In an effort to teach students the best ways to stay healthy, the elementary STEM teachers have provided engaging programs to teach students how easily germs are spread and what students can do to mitigate the transmission. This lesson actually started prior to the current coronavirus pandemic, and proved to provide students with valuable knowledge on how a virus can spread. Mt. Comfort Elementary (MCE) STEM Teacher, Amy Lovell, Fortville Elementary School (FES) STEM Teacher, Kathy Tingwald, and McCordsville Elementary School (MES) STEM teacher, Fred Bays, have been teaching their students about the different ways that germs can spread around their schools.
Before spring break, Ms. Lovell’s class engaged in multiple interactive activities for students to understand how germs spread. One activity included using Glo Germ Powder as the “germs” and a black light to show where the “germs” spread. For example, one student was given the Glo Germ Powder and then the class played a game of “Heads Up, Seven Up.” At the end of the game, Ms. Lovell used a blacklight to reveal everywhere the germs had spread from just one individual originally having the “germs.” Students were wide-eyed and amazed as most all students had evidence of the “germs” on their hands and face!
Next, Lovell used the black light to reveal how well the students were washing their hands. After washing their hands with soap and water, the blacklight revealed where the “germs” (Glo Germ Powder) still resided. The students learned how to effectively clean the areas where the germs are most prominent, such as their nails and cuticles.
Lastly, the fifth grade class did an activity where they were given a fictional scenario that included a list of students at a school and their symptoms. The students were supposed to trace back the start of an illness that was spreading around the fictional school and figure out what could have been done to prevent it.
Mrs. Tingwald at FES has also been leading similar activities with her fifth grade STEM classes. FES fifth grade students participated in hand washing experiments by trying to determine the most efficient ways to wash their hands. The students identified the different variables of the experiment and conducted changes to the experiment on their own. They changed different variables such as: the type of soap, the length of time spent washing their hands, etc.
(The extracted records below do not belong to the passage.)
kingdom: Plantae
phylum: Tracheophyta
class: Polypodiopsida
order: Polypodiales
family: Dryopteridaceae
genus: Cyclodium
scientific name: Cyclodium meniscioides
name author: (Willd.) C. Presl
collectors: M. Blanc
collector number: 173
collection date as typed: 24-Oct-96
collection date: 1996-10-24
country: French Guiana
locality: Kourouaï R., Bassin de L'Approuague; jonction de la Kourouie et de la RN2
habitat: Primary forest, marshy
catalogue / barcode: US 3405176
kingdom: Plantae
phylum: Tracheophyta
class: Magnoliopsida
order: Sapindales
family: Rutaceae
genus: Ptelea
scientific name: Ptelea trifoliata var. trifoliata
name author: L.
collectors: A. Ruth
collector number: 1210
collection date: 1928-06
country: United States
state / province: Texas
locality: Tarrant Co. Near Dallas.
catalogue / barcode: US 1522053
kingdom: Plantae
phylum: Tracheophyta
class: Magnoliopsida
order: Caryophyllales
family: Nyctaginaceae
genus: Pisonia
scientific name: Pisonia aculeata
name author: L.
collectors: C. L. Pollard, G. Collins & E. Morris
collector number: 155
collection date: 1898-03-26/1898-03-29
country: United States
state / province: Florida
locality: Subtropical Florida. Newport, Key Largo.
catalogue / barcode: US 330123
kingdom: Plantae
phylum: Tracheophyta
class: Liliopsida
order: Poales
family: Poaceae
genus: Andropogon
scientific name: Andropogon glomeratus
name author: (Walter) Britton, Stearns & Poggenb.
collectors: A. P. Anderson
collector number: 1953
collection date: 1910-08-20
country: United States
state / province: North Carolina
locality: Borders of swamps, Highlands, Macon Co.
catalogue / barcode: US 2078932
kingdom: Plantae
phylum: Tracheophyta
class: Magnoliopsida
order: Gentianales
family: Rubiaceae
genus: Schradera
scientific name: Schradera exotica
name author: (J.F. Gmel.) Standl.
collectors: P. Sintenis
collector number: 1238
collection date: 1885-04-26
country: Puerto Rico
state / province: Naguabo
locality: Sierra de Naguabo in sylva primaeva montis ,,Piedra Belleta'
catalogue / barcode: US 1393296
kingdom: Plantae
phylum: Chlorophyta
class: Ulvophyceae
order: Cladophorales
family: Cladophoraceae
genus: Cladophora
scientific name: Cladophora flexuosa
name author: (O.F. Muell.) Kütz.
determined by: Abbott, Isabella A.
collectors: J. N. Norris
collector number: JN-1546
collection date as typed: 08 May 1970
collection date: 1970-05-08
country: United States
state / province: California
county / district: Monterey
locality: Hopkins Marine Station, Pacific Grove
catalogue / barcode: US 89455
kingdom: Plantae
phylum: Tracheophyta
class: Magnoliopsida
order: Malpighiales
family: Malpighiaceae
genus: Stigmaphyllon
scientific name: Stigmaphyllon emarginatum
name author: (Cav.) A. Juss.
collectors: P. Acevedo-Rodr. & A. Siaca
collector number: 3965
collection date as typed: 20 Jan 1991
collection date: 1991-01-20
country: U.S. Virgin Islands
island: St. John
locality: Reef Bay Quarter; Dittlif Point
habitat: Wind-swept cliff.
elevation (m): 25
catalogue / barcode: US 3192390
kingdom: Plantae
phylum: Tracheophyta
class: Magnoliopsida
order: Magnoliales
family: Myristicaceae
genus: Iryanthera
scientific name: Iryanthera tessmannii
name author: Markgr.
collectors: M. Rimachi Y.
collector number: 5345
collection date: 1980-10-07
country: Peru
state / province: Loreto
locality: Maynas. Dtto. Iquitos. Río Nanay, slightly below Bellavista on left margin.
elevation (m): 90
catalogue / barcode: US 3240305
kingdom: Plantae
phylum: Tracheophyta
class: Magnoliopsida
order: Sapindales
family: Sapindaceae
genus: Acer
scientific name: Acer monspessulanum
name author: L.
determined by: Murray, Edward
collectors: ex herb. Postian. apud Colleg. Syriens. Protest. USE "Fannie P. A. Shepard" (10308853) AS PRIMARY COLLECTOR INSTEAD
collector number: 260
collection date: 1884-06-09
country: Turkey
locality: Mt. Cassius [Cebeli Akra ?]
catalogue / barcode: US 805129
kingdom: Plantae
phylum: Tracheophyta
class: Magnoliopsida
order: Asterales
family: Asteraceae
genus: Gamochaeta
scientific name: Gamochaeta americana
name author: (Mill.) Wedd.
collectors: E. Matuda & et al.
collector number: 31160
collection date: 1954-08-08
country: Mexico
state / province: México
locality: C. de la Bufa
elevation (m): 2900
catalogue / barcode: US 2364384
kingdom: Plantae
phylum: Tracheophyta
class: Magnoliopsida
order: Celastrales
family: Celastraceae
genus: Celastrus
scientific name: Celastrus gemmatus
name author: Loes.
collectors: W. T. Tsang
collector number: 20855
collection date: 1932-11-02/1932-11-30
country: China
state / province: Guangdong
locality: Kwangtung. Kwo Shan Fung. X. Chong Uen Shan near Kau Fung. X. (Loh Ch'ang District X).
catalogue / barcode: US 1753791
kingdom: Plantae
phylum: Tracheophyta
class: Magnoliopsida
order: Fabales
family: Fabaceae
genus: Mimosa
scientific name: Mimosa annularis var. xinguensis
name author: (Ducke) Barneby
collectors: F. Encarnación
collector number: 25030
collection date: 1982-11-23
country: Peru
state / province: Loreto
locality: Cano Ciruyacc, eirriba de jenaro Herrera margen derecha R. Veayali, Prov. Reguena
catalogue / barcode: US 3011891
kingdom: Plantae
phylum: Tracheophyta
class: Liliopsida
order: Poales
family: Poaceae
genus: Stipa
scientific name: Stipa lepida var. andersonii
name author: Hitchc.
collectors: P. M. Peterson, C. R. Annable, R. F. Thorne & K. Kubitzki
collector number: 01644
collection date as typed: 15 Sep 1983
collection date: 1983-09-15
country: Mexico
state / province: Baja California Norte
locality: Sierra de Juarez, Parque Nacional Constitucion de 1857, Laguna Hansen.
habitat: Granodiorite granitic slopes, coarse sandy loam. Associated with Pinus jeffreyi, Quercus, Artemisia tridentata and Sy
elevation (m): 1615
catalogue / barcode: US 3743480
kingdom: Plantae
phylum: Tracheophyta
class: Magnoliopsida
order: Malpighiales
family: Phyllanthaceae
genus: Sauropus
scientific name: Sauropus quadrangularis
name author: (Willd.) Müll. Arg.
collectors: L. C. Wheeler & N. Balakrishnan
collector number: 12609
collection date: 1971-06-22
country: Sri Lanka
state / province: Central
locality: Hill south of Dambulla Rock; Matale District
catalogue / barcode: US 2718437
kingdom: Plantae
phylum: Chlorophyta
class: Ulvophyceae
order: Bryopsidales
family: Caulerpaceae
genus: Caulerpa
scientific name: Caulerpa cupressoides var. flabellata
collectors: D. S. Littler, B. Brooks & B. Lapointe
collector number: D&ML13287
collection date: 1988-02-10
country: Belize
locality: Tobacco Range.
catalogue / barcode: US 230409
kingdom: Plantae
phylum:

Mrs. Tingwald also brought in the Infection Specialist at Hancock Health to teach strategies for infection control, germs, viruses, and the importance of their immune systems. Students then worked on a “Mystery (pretend) Illness” to figure out where the infection began in school, similar to MCE’s school experiment.
Mr. Bays at MES has also done this activity with his fifth graders, making this special lesson a district-wide activity for all fifth grade students. Similar activities were completed with his students, including a lesson on the importance of proper hand-washing techniques. Mr. Bays shared that the “Mystery Illness” activity with MES fifth graders to help them understand how a virus starts and how it spreads was a big hit.
These hands-on activities help teach students that the best way to protect themselves and the people around them from the continuous spread of germs is by using good health hygiene.